Kiev ( AsiaNews) - The two most important airports in the Crimea, Simferopol and Sevastopol are being patrolled by armed men. In Sevastopol men are wearing Russian uniforms and in Simferopol the gangs have hoisted Russian flags.
These latest developments further
complicate the already delicate relationship between the new Ukrainian
government and the mostly pro- European people of the west with the population
of the more pro-Russian Crimea. Yesterday,
after a new interim government was appointed in Kiev, Simferopol gunmen
occupied the seat of the provincial parliament, hoisting the Russian flag. They
also announced from parliament that a referendum on the autonomy of Crimea will
be held on May 25.
People of Russian descent are the majority on the Crimean peninsula, which in 1954 was transferred from Russia to Ukraine.

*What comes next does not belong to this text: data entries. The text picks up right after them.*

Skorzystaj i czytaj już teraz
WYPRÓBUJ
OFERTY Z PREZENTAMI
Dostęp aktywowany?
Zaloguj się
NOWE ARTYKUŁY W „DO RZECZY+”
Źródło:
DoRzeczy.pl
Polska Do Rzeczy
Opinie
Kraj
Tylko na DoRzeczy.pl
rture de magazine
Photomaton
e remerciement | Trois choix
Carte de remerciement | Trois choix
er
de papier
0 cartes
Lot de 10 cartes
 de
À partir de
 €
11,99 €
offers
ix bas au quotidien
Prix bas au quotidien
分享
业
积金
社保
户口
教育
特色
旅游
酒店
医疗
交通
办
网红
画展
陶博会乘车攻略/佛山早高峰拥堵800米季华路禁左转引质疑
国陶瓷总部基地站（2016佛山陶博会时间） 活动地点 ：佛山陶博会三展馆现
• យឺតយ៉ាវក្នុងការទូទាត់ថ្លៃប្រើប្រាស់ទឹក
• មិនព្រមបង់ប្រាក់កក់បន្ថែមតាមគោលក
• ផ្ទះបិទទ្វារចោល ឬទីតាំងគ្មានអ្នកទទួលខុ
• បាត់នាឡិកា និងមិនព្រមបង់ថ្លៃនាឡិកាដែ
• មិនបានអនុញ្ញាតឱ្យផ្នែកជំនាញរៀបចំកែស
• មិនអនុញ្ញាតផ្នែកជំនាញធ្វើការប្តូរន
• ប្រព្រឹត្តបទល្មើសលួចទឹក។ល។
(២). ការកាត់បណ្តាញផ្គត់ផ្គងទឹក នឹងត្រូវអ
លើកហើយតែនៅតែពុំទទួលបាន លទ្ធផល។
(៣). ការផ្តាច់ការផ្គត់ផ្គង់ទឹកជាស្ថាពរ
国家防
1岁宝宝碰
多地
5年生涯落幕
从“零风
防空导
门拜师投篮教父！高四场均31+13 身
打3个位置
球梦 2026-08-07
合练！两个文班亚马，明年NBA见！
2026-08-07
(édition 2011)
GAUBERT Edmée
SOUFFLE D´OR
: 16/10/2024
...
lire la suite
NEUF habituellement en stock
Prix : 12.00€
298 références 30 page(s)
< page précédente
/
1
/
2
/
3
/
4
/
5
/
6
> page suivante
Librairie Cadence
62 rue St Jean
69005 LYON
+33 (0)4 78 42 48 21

However, it is also inhabited by
the Tatar population - Muslim - who under Stalin were persecuted and deported. For
this reason, the Tatars and Ukrainians loyal to Kiev, prefer closer ties to
Europe and less Russian control.
In recent days, the U.S. Secretary of State, John Kerry, and the Russian Foreign Minister, Sergei Lavrov reiterated that Ukraine's territorial integrity will be respected. But the reappearance of former President Viktor Yanukovych in Russia, his rejection of the new government and the Russian military exercises on the border with Ukraine have raised fears that a growing polarization could lead to a civil war or secession of the Crimea.
Meanwhile, the Orthodox,
Protestant and Catholic leaders from 13 former Soviet republics have launched
an appeal for dialogue and peace "and mutual understanding among all citizens of
the fraternal Ukraine, regardless of their nationality or religion".
Christian leaders from Azerbaijan , Armenia, Belarus , Kazakhstan, Kyrgyzstan , Latvia, Lithuania , Moldova , Russia, Tajikistan , Uzbekistan, Ukraine and Estonia are asking all the Ukrainian "people to exert every effort to avoid provocations and to preserve in their hearts true love for the neighbours, for their human dignity and religious beliefs. We express our sincere willingness to promote by prayer and deeds the fraternal dialogue and to contribute to the re-establishment of peace in the Ukrainian society".
The Christian leaders are worried that the pro- European and pro-Russian divisions will be passed on within the churches, bringing back old wounds of the past and new vendettas. Their chief concern is mainly linked to the Russian Orthodox Church of the Moscow Patriarchate, judged too close to Vladimir Putin and proprietor of many churches, originally belonging to other denominations seized during the Stalinist regime.
At the peak of tensions, some groups tried to desecrate some Orthodox monasteries and take over churches. But the Ukrainian faithful and police stopped them.